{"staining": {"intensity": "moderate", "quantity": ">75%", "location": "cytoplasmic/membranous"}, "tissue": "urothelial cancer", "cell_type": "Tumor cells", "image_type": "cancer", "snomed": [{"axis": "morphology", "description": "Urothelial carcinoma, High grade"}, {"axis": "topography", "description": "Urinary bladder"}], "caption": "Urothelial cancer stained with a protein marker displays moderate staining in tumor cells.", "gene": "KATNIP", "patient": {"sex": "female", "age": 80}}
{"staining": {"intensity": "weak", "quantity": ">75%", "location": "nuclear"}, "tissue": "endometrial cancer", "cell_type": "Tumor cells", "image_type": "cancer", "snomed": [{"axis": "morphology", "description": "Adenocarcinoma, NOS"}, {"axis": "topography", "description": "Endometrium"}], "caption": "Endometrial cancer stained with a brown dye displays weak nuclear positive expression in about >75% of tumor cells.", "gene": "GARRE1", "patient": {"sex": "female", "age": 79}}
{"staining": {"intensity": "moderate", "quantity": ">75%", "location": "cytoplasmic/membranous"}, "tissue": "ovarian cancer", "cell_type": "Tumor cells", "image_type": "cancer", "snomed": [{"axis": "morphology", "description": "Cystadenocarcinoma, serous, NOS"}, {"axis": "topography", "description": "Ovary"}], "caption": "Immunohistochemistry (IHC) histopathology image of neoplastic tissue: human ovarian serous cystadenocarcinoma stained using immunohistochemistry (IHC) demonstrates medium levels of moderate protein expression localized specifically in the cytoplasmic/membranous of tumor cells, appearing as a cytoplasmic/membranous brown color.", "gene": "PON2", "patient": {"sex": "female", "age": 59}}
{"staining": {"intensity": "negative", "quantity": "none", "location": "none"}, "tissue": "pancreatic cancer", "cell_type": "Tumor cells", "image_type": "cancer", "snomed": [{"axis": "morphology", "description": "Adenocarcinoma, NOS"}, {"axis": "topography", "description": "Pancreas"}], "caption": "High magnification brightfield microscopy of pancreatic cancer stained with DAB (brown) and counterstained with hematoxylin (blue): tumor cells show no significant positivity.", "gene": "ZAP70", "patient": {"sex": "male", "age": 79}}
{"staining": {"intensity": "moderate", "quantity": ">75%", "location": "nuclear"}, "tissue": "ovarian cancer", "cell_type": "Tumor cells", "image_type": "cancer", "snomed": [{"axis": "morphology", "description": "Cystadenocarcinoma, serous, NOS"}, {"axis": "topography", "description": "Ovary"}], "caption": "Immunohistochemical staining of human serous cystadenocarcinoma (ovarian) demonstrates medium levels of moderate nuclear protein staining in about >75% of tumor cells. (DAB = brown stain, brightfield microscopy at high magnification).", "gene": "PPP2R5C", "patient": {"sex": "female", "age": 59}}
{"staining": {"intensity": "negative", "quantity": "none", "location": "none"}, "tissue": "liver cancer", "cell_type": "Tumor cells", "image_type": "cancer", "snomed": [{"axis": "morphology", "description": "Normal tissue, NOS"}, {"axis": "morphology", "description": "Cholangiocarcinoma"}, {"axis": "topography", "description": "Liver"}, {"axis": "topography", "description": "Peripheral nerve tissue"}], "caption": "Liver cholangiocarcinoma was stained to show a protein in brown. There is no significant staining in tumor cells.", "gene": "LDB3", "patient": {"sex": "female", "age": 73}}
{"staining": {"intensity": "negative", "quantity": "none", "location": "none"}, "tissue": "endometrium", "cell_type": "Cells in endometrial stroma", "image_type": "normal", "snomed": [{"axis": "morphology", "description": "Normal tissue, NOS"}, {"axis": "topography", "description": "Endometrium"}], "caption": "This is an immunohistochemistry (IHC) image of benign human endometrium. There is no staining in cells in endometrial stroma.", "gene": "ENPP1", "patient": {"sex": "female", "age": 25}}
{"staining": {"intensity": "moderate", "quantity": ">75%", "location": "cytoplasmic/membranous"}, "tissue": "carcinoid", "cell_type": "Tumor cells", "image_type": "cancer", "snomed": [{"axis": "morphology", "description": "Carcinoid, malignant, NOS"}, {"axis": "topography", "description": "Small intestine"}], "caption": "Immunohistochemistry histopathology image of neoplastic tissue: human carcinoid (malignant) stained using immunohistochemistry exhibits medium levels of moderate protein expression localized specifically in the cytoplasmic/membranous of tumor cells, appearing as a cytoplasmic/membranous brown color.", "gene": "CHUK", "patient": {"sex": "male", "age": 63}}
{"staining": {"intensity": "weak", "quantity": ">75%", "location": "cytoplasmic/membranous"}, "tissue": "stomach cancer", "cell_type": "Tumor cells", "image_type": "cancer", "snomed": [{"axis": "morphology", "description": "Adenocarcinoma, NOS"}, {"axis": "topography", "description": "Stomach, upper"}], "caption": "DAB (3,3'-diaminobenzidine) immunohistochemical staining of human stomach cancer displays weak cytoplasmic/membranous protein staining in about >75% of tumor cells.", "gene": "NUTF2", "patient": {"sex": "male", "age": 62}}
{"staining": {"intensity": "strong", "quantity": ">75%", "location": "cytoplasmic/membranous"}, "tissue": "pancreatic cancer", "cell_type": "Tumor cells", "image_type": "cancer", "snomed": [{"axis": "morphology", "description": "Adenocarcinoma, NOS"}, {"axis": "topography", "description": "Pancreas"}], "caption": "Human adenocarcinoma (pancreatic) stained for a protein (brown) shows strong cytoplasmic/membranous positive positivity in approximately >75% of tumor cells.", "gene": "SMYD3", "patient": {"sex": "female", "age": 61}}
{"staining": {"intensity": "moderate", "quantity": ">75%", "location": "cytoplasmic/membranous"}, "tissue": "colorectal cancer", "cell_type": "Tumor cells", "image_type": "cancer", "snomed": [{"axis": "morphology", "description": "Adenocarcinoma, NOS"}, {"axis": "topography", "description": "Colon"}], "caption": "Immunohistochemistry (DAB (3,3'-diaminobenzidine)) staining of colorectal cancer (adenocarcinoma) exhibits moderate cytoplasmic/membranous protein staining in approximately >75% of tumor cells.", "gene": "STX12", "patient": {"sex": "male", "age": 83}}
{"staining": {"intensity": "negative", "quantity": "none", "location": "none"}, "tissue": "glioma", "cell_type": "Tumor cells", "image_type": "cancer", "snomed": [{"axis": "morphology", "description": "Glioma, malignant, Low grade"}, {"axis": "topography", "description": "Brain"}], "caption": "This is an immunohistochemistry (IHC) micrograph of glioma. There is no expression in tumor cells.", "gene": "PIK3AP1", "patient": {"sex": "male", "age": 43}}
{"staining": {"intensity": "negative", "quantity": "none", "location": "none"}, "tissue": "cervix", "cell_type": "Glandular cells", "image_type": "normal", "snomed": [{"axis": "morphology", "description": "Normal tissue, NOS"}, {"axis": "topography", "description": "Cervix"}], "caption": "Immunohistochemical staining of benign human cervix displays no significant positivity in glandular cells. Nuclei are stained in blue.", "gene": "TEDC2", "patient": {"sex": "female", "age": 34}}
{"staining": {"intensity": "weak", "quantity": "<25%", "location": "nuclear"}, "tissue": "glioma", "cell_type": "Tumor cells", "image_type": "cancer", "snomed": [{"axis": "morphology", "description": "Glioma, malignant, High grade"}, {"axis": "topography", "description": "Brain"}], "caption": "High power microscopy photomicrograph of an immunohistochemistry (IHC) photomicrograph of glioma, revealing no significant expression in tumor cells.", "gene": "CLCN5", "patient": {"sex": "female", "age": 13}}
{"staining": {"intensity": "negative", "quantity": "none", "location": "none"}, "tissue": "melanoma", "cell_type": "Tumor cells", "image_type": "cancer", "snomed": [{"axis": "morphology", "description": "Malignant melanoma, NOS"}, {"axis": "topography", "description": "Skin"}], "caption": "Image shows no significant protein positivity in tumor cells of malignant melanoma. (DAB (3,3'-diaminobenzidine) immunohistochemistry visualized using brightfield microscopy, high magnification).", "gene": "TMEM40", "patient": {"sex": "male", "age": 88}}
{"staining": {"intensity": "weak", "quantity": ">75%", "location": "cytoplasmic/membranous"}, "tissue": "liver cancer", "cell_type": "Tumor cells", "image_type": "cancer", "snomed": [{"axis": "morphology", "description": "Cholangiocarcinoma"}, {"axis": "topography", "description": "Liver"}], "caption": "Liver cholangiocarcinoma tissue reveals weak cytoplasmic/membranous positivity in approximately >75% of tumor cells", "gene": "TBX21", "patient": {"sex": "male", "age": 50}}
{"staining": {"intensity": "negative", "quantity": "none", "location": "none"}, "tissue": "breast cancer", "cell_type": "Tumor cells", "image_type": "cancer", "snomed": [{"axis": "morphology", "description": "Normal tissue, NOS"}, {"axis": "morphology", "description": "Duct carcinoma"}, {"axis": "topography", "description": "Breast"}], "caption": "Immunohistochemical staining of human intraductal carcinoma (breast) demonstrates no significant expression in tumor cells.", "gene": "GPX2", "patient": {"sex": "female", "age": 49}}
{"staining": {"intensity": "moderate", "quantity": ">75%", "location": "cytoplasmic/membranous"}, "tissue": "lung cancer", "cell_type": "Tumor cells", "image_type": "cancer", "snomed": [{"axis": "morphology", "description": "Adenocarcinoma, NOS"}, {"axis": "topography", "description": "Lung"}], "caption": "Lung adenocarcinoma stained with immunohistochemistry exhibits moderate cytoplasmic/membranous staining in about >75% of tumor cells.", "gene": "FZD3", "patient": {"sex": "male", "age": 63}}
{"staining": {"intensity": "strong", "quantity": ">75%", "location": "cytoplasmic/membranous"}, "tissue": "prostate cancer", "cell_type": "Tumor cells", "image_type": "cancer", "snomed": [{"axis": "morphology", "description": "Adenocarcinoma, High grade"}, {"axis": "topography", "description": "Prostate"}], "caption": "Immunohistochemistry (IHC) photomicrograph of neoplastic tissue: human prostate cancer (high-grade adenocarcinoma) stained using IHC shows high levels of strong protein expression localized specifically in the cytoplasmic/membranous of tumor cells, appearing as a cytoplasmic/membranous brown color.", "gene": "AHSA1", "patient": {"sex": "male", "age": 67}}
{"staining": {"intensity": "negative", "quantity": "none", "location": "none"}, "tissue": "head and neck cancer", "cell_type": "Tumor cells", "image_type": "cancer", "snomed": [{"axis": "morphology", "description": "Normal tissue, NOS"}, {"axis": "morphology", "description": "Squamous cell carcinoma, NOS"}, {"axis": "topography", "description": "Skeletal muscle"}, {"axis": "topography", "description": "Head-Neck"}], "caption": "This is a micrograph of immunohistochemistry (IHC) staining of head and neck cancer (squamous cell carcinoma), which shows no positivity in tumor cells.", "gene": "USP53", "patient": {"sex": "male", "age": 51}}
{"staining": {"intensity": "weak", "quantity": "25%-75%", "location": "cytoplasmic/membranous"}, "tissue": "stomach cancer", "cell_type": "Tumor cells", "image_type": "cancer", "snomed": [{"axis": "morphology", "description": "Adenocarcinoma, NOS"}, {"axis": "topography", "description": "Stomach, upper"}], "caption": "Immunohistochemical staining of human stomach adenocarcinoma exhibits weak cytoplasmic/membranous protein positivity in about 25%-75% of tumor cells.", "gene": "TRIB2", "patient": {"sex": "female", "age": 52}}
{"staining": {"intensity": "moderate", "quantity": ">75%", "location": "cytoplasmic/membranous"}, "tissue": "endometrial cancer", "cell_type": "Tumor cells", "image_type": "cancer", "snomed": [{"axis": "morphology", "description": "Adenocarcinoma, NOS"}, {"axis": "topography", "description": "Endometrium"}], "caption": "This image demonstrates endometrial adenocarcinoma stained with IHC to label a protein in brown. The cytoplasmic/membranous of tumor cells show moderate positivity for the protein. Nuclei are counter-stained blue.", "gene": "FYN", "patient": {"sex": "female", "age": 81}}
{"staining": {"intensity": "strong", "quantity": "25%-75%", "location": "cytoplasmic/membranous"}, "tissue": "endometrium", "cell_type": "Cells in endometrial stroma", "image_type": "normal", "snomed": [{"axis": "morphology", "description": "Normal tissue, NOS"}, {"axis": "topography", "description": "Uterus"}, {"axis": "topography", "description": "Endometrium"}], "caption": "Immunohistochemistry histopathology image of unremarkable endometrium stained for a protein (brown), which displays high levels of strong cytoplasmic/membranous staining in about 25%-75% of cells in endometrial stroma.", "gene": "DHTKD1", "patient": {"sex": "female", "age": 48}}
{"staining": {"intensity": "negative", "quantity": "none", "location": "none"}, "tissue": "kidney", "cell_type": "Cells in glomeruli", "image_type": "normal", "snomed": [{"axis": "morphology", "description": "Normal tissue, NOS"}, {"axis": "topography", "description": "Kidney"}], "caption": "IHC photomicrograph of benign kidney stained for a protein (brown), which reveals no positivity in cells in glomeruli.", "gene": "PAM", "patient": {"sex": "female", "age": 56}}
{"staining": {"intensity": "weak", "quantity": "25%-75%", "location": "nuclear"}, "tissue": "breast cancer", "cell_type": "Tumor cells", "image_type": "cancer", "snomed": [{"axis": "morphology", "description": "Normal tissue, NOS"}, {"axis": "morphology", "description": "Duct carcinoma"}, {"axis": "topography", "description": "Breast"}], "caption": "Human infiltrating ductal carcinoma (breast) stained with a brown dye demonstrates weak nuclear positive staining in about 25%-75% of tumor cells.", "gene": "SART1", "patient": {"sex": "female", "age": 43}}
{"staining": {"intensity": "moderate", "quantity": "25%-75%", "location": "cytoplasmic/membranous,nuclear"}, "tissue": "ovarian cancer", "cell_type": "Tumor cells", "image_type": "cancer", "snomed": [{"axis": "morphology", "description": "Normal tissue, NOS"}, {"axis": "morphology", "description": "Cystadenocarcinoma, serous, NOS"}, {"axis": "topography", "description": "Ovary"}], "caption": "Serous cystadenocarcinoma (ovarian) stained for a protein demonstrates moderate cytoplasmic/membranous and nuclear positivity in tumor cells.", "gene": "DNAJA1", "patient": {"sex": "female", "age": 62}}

What is being asked:
From the records above, quote only the lines running from the line with "staining of benign" to the line with "shows no significant", both lines included.

Task solution:
{"staining": {"intensity": "negative", "quantity": "none", "location": "none"}, "tissue": "cervix", "cell_type": "Glandular cells", "image_type": "normal", "snomed": [{"axis": "morphology", "description": "Normal tissue, NOS"}, {"axis": "topography", "description": "Cervix"}], "caption": "Immunohistochemical staining of benign human cervix displays no significant positivity in glandular cells. Nuclei are stained in blue.", "gene": "TEDC2", "patient": {"sex": "female", "age": 34}}
{"staining": {"intensity": "weak", "quantity": "<25%", "location": "nuclear"}, "tissue": "glioma", "cell_type": "Tumor cells", "image_type": "cancer", "snomed": [{"axis": "morphology", "description": "Glioma, malignant, High grade"}, {"axis": "topography", "description": "Brain"}], "caption": "High power microscopy photomicrograph of an immunohistochemistry (IHC) photomicrograph of glioma, revealing no significant expression in tumor cells.", "gene": "CLCN5", "patient": {"sex": "female", "age": 13}}
{"staining": {"intensity": "negative", "quantity": "none", "location": "none"}, "tissue": "melanoma", "cell_type": "Tumor cells", "image_type": "cancer", "snomed": [{"axis": "morphology", "description": "Malignant melanoma, NOS"}, {"axis": "topography", "description": "Skin"}], "caption": "Image shows no significant protein positivity in tumor cells of malignant melanoma. (DAB (3,3'-diaminobenzidine) immunohistochemistry visualized using brightfield microscopy, high magnification).", "gene": "TMEM40", "patient": {"sex": "male", "age": 88}}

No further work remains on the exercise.